Chief Standing Bear was among those who had most vehemently protested the tribe's removal. When his eldest son, Bear Shield, lay on his deathbed, Standing Bear promised to have him buried on the tribe's ancestral lands. In order to carry out his promise, Standing Bear left the reservation in Oklahoma and traveled back toward the Ponca homelands. He was arrested for doing so without US government permission and ordered confined at Fort Omaha. Many people took up his cause, and two prominent attorneys offered their services pro bono. Standing Bear filed a habeas corpus suit challenging his arrest. In Standing Bear v. Crook (1879), held in Omaha, Nebraska, the US District Court established for the first time that Native Americans are "persons within the meaning of the law" of the United States, and that they have certain rights as a result. This was an important civil rights case.
In 1881, the US returned 26,236 acres (106 km²) of Knox County, Nebraska to the Ponca, and about half the tribe moved back north from Indian Territory. The tribe continued to decline.
In the 1930s, the University of Nebraska and the Smithsonian Institution conducted an archeological project to identify and save prehistoric artifacts before they were destroyed during agricultural development. The team excavated a prehistoric Ponca village, which included large circular homes up to sixty feet in diameter, located almost two miles (3 km) along the south bank of the Niobrara River. 
After World War II, the US government began a policy of terminating its relationship with tribes. In 1966, the US federal government terminated the tribe (then called the Northern Ponca). It distributed its land by allotment to members, and sold off what it called surplus. Many individuals sold off their separate allotments over the decades, sometimes being tricked by speculators.
In the 1970s, the tribe started efforts to reorganize politically. Members wanted to revive the cultural identity of its people and improve their welfare. First, they sought state recognition and then allied with their Congressional representatives to seek legislation for federal recognition. On October 31, 1990, the Ponca Restoration Bill was signed into law, and they were recognized as the Ponca Tribe of Nebraska. They are now trying to rebuild a land base on their ancestral lands. They are the only federally recognized tribe in Nebraska without a reservation.

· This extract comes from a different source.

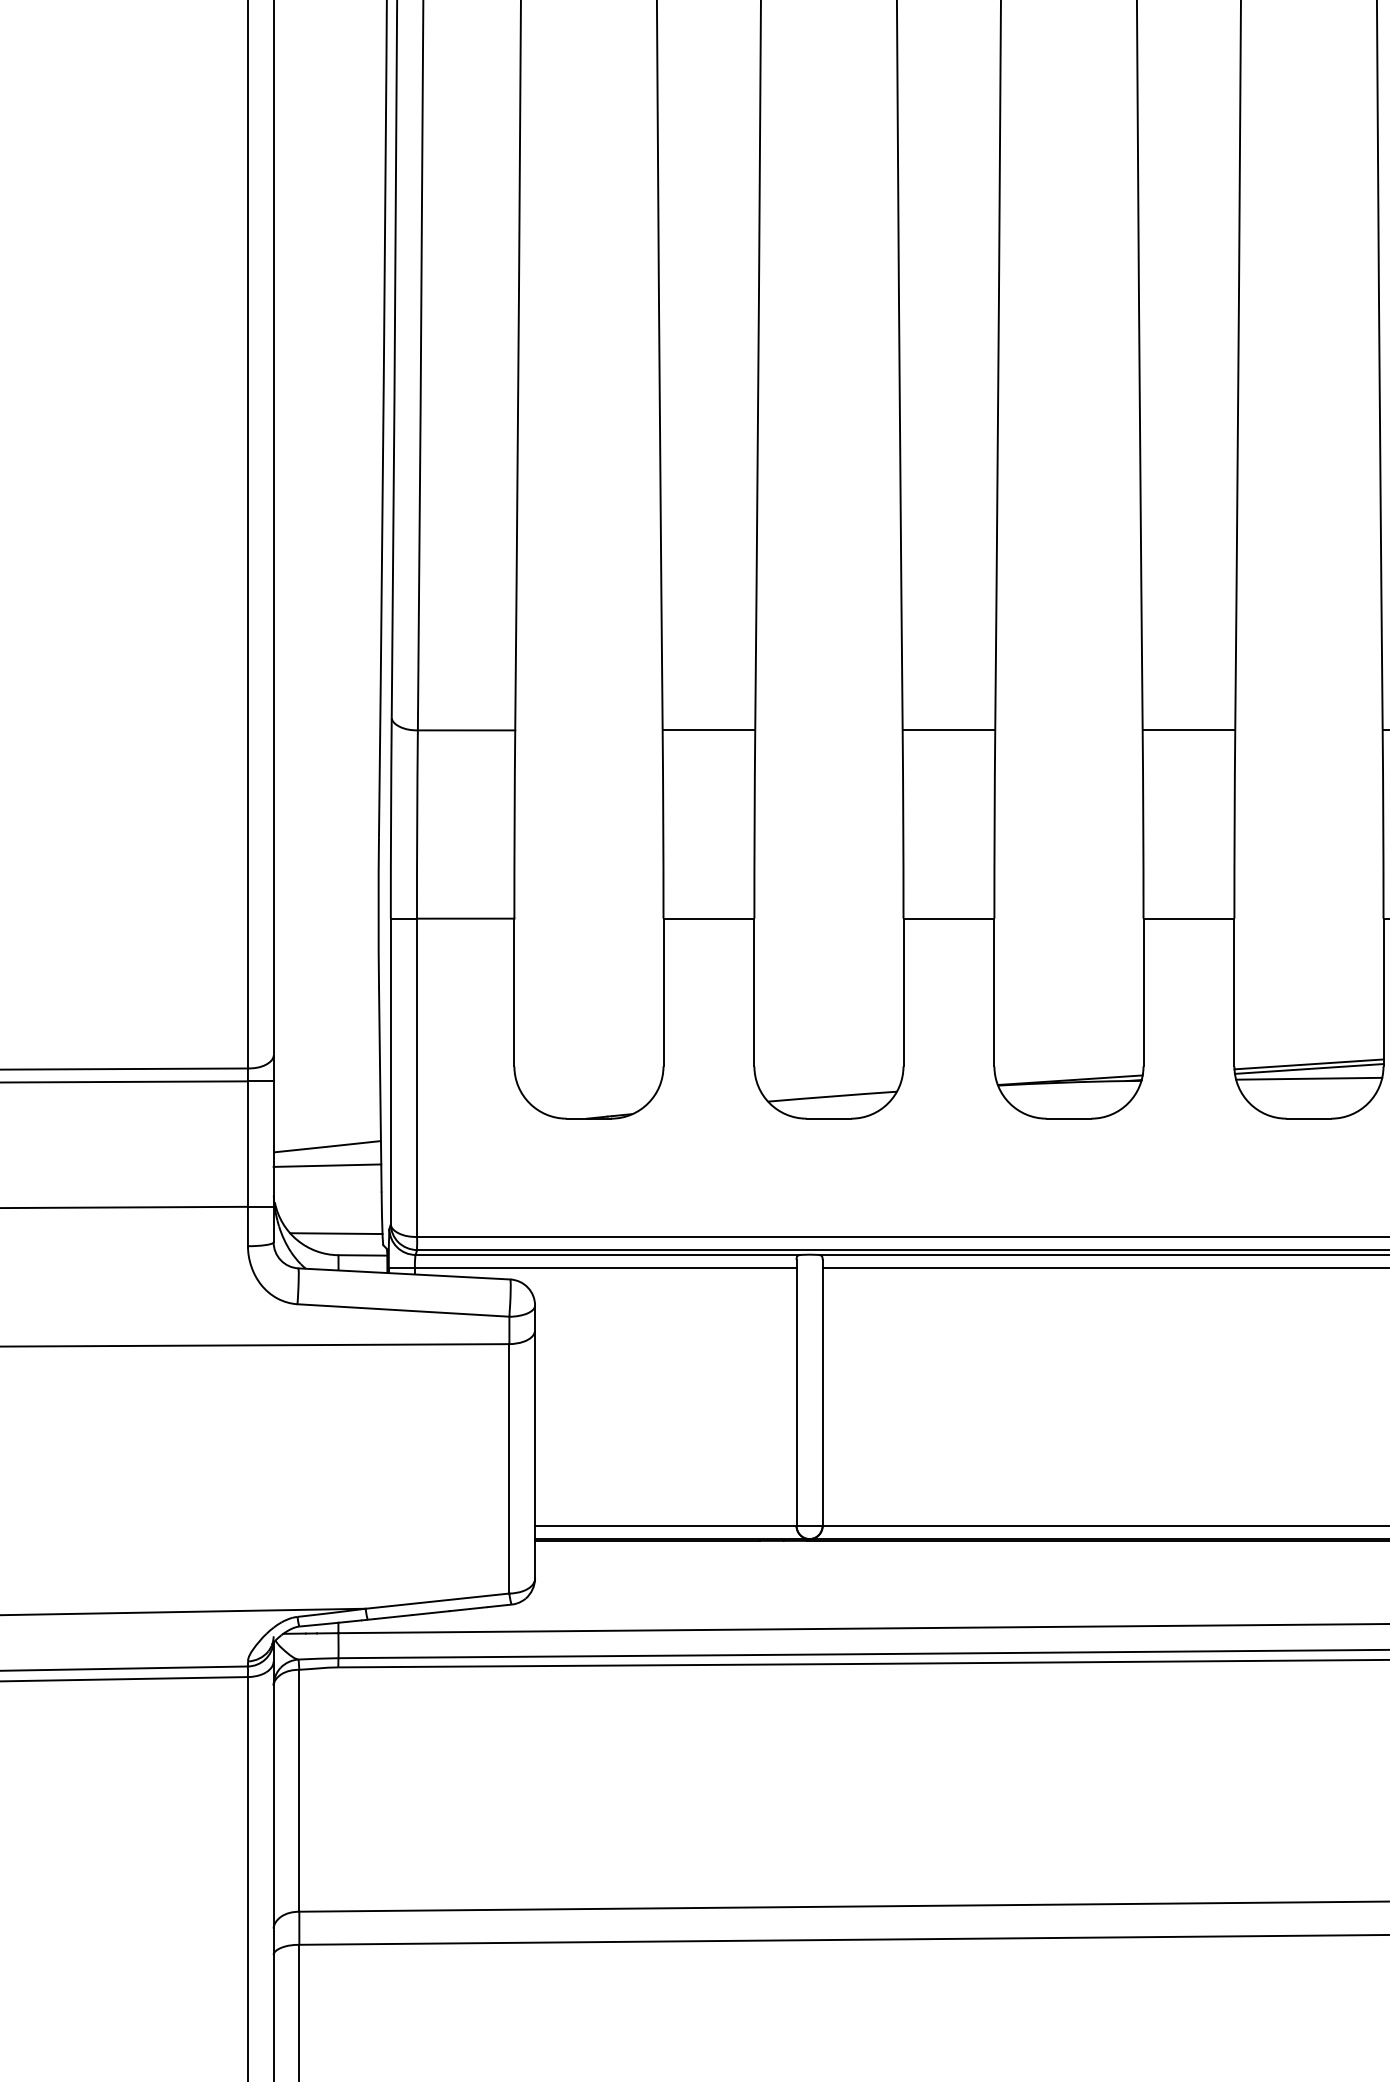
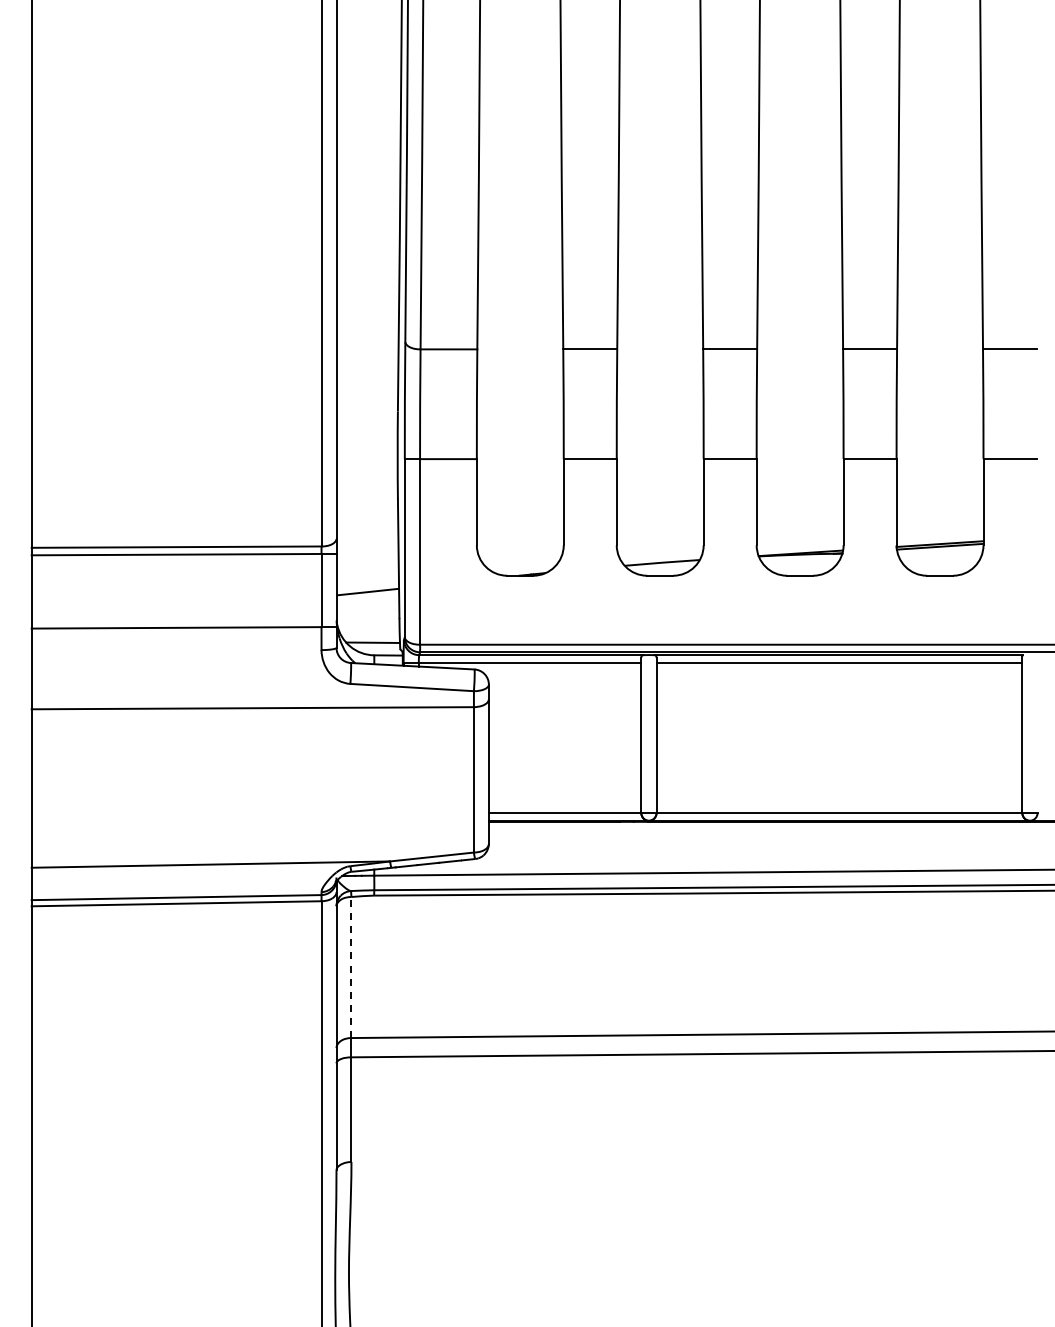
line: (1308, 1078) -> (939, 552), removed
line: (326, 1164) -> (367, 602), removed
line: (299, 1790) -> (351, 967), solid -> dashed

After the 1877 forced relocation onto the Quapaw Reservation in Indian Territory, the tribe moved west to their own lands along the Arkansas and Salt Fork Rivers. The full-bloods formed a tipi village, while the mixed-bloods settled about Chikaskia River. During opposition by Ponca leadership, the US government began dismantling tribal government under the Curtis Act. In an attempt to encourage assimilation (and to allow Oklahoma to become a state), they allotted reservation lands to individual members under the Dawes Act in 1891 and 1892. Any land remaining after allotment was made available for sale to non-natives.
After Oklahoma achieved statehood, some remaining Ponca land was leased or sold to the 101 Ranch, where many Ponca people found employment. The 1911 discovery of oil on Ponca lands provided revenues but had mixed results. There were environmental disasters as oil refineries dumped waste directly into the Arkansas River.